Before we collect the URLs specified in a page, we need to absolutize any relative URLs that may occur in the page. A relative URL is one that does not start with the protocol string such as http or ftp. Thus, if we have a relative URL garden-of-the-gods.jpg, and it occurs in the page with absolute URL

http://www.cs.uccs.edu/~kalita, it is absolutized as

http://www.cs.uccs.edu/~kalita/garden-of-the-gods.jpg. To absolutize a URL, we use the abs method in the URI module. The absolutization steps are given below.

 

       #Absolutizing done below doesn't work if a directory-level

        #URL doesn't have a / at the end.

        if ($url !~ /[.]$MIMEEXTS$/ and  $url !~ m@/$@)
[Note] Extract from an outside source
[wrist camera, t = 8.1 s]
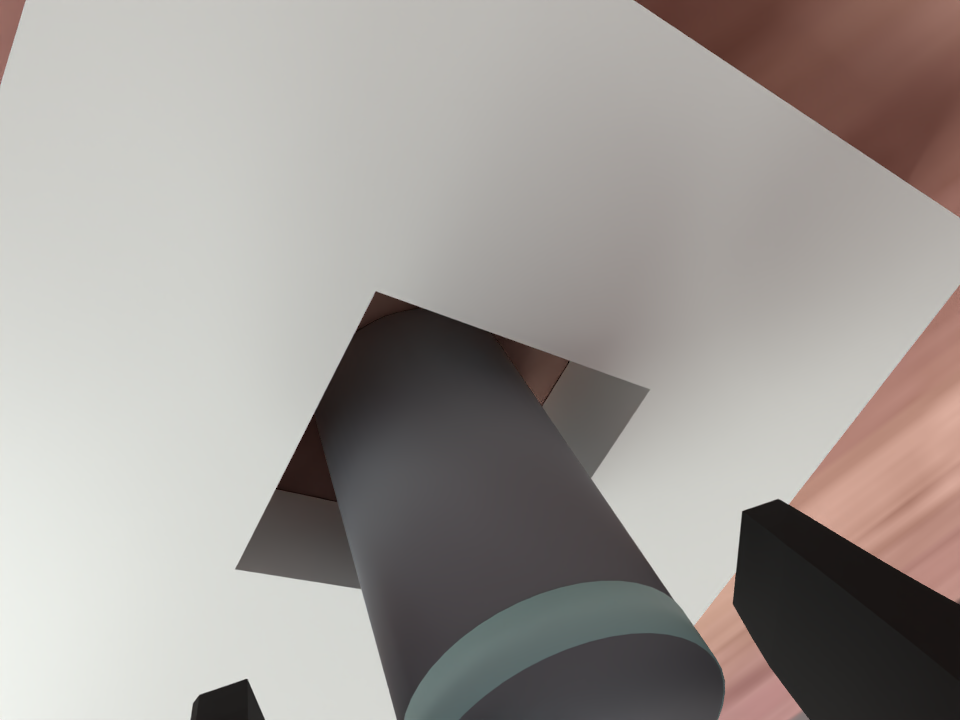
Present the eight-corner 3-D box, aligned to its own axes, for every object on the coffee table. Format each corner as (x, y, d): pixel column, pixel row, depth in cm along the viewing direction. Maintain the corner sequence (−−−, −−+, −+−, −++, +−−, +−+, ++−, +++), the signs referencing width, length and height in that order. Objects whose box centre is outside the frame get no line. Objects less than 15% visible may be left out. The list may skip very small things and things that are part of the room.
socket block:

                {$url = $url . "/"};

        my $theURI = new URI ($theUrl);

        $theURI = $theURI->abs($url);

 

The abs() method of the URI class does not return the correct absolute URL for an argument if the URL with respect to which absolutization is performed does not end with a /. To take care of this anomalous situation, we use the global variable $MIMEEXTS that gives a non-exhaustive list of extensions used by non-directory files, in the form of a regular expression. If the URL $url being analyzed does not end with one of the file extensions listed in $MIMEEXTS, we assume that $url refers to a directory. If it is a directory, and
does not have a trailing /, we append a / at the end. The next step in absolutization is to take the current individual URL $theURL found in the page with address $url, and create a URI object out of it. To finish the absolutization process, the abs method of the URI class is called on $theURI with the containing URL $url as an argument. If a URL is already an absolute form, it does not change. Otherwise, it is transformed syntactically to make it absolute.
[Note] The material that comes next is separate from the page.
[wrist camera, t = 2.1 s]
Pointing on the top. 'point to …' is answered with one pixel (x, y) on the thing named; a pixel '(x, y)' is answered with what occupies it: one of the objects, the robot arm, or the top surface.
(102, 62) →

The first foreach loop goes over every element of @links and takes the URL out of the current link data structure and stores it in %linkHash. We use a hash so that there is no duplication of the URLs collected. That is, if a URL occurs several times in a Web page, we register it only once. A new array called @linkArray is created containing the unique URLs that are collected, i.e., the keys of %linkHash.

The extractLinks subroutine has a second foreach loop. In this loop that iterates over every unique and unexamined URL collected, the subroutine extractLinks is recursively called if the URL happens to be in the domain we are exploring. Such in-domain link sare examined for staleness in extractLinks. If the URL is from another domain, the subroutine checkLink is called to see if the URL is stale or dead. URLs pointing to locations outside the focussed site are not explored recursively.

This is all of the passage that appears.